I am trying to reproduce some C++ code in Python that involves random number generations. The C++ code uses the MT19937 generator as follows:
#include <random>
#include <iostream>
int main() {
std::mt19937 generator(1234);
std::uniform_real_distribution<double> distribution(0.0, 1.0);
for (int i = 0; i < 10; ++i) {
std::cout << distribution(generator) << std::endl;
}
return 0;
}
The Python version is (with NumPy 1.23.3)
import numpy as np
rng = np.random.Generator(np.random.MT19937(1234))
for _ in range(10):
print(rng.random())
In both cases, the random seed is set to 1234
. But the two produce different outputs on my machine (macOS 14.0 ARM). The C++ code outputs
0.497664
0.817838
0.612112
0.77136
0.86067
0.150637
0.198519
0.815163
0.158815
0.116138
while the Python code outputs
0.12038356302504949
0.4037014194964441
0.8777026256367374
0.9565788014497463
0.42646002242298486
0.28304326113156464
0.9009410688498408
0.830833142531224
0.6752899264264728
0.3977176012599666
Why do the two MT19937 generators produce different sequences despite the same seed? How (if possible) can I make them the same?
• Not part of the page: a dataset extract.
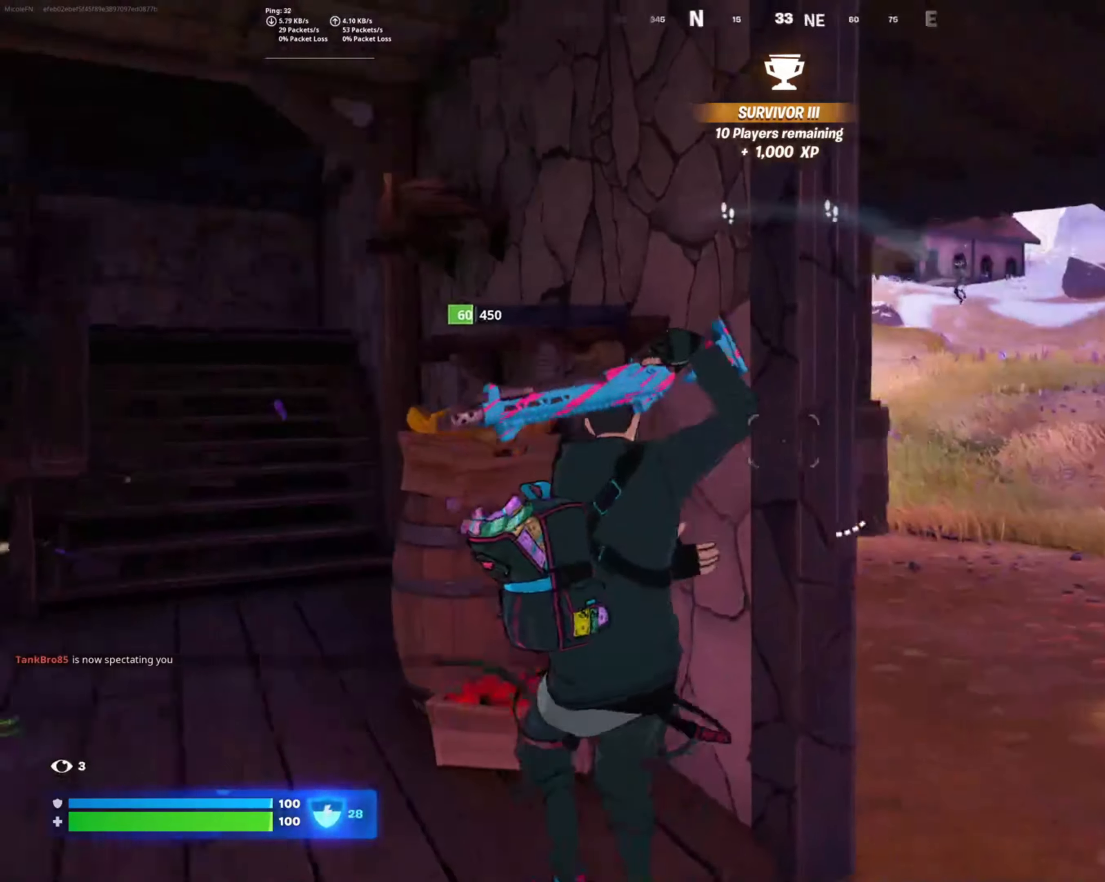
{"dt_ms": 500, "buttons": [], "left_stick": "down-right", "right_stick": "center", "button_events": [[183, "SQUARE", "down"], [266, "SQUARE", "up"], [400, "SQUARE", "down"], [450, "SQUARE", "up"]]}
The C++ standard library version of the mersenne twister engine is different from all other versions in how the state is initialized from an integer seed.
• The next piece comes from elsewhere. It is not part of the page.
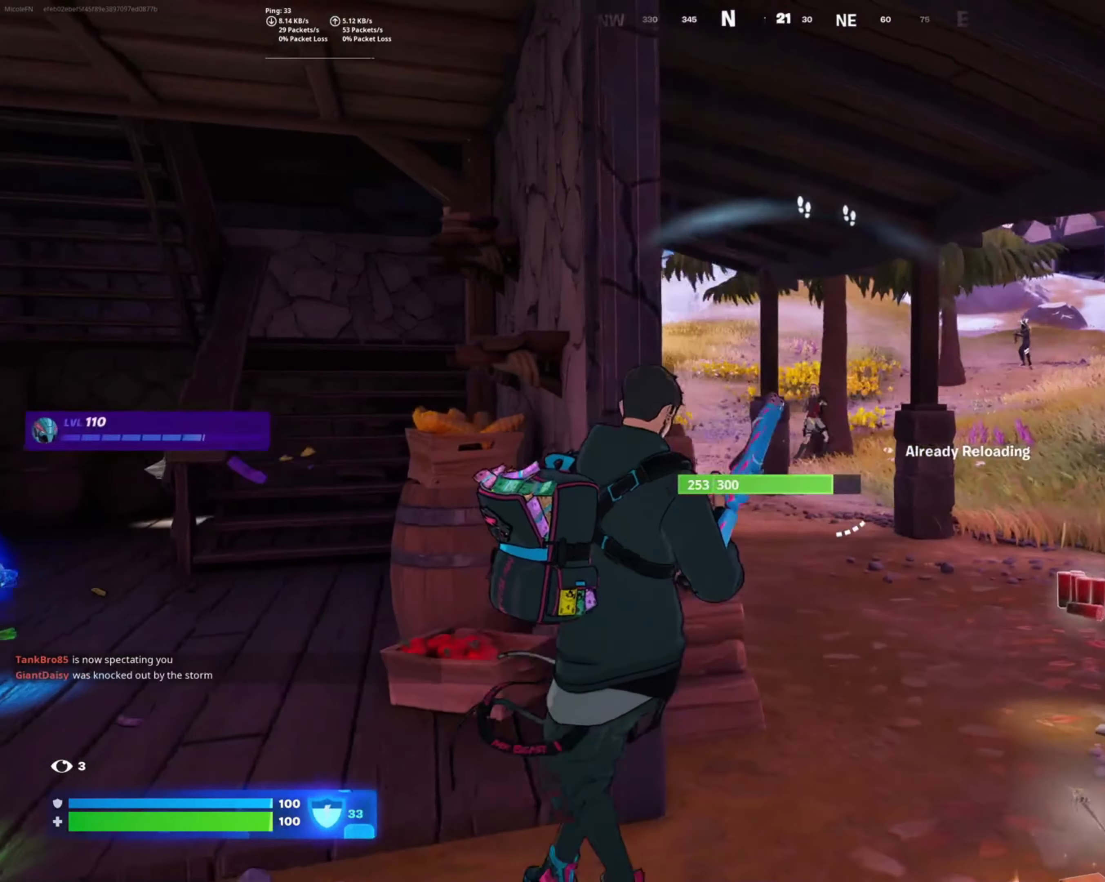
{"dt_ms": 500, "buttons": [], "left_stick": "up-right", "right_stick": "center", "button_events": []}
You can either use another mt19937
library in C++ that matches the numpy method (which I think is the way that most people implement mt19937), or you can change how your Python engine is seeded to match:
import numpy as np
import numpy.random
WORD_SIZE = 32 # The template argument after the type
STATE_SIZE = 624 # The next template argument (Also `len(np.random.MT19937().state['state']['key'])`)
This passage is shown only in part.